When weighting the arguments for and against the treatment modalities available for CS1 nonseminoma (i.e. chemotherapy, surveillance, RPLND) it should be noted that we are facing increasing knowledge about hazardous late effects of chemotherapy, particularly in light of the long-term exposure to circulating platinum owing to an estimated half-life of as long as 3.7 years [39]. The risk of second malignancies is significantly increased after cisplatin-based chemotherapy depending on cumulative dosages [40]. An excess of haematological malignancies has repeatedly been reported but also increased rates of renal carcinomas, thyroid cancer and soft tissue neoplasms [41,42,43]. In addition, multiple organ late toxicities have been reported notably a 1.9–3.1 fold risk of cardiovascular diseases including myocardial infarctions and cerebral strokes [44, 45], but also decreased pulmonary function [46] as well as other significant late sequelae of chemotherapy in a variety of organs [47, 48]. Although all of these late toxicities have been documented so far only in cases receiving full course chemotherapy it is not irrational to assume that late toxicities of lesser extent might occur in patients receiving the abbreviated prophylactic regimens. Particularly in view of the young ages of the nonseminoma patients potential late toxicities of systemic therapy must not be ignored.
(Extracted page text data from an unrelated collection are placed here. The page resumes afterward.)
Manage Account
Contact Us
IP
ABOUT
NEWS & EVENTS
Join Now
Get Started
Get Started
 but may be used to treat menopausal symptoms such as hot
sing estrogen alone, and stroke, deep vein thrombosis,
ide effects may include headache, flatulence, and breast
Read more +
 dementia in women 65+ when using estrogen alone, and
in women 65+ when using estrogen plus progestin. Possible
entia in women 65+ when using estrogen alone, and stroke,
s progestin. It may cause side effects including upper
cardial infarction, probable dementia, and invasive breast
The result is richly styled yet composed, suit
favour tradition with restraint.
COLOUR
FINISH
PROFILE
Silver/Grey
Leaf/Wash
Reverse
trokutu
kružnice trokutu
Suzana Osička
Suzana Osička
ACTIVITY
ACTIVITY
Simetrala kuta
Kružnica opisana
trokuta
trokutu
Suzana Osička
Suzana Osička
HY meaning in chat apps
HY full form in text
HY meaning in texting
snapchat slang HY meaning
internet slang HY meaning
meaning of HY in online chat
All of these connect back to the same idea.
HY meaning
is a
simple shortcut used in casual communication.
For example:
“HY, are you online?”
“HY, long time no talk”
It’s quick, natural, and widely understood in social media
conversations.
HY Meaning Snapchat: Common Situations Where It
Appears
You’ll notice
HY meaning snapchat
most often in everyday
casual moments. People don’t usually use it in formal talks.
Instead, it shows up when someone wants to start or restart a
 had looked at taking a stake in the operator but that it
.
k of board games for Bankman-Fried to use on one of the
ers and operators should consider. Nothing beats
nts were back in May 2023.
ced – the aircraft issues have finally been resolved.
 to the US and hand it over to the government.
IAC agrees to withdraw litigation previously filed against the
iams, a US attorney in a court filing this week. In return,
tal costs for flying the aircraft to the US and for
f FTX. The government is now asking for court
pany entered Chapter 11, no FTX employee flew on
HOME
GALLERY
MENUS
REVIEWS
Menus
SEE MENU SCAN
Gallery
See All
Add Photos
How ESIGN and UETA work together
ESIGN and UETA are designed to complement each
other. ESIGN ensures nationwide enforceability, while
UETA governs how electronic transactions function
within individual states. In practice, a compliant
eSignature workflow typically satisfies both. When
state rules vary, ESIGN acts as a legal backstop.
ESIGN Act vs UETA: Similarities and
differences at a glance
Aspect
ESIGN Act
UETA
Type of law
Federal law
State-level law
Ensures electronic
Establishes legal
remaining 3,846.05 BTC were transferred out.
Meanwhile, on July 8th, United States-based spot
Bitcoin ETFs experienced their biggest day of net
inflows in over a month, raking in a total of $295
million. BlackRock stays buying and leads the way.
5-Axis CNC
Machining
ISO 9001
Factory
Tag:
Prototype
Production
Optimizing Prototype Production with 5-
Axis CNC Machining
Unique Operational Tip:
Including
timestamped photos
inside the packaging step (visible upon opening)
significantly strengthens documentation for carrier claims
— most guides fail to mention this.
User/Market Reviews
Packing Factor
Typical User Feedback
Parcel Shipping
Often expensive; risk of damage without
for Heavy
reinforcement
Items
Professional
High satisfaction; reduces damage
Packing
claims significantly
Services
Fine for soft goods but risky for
Limitations of our analysis mainly involve the low number of patients. Also, selection bias cannot be ruled out because of the single-centre setting and the retrospective design of the study.

Conclusions

In Europe, primary RPLND is clearly not the standard way of managing nonseminoma CS1 patients. However, as documented herein it can be a valuable option in well-selected patients, particularly those with concurrent chronic diseases. Also, patients with equivocal radiological findings upon abdominal imaging in the presence of teratoma in the primary might benefit from surgery. Finally, a few patients may prefer RPLND after full information about the treatment modalities mirroring the increasing awareness and acceptance of patient autonomy.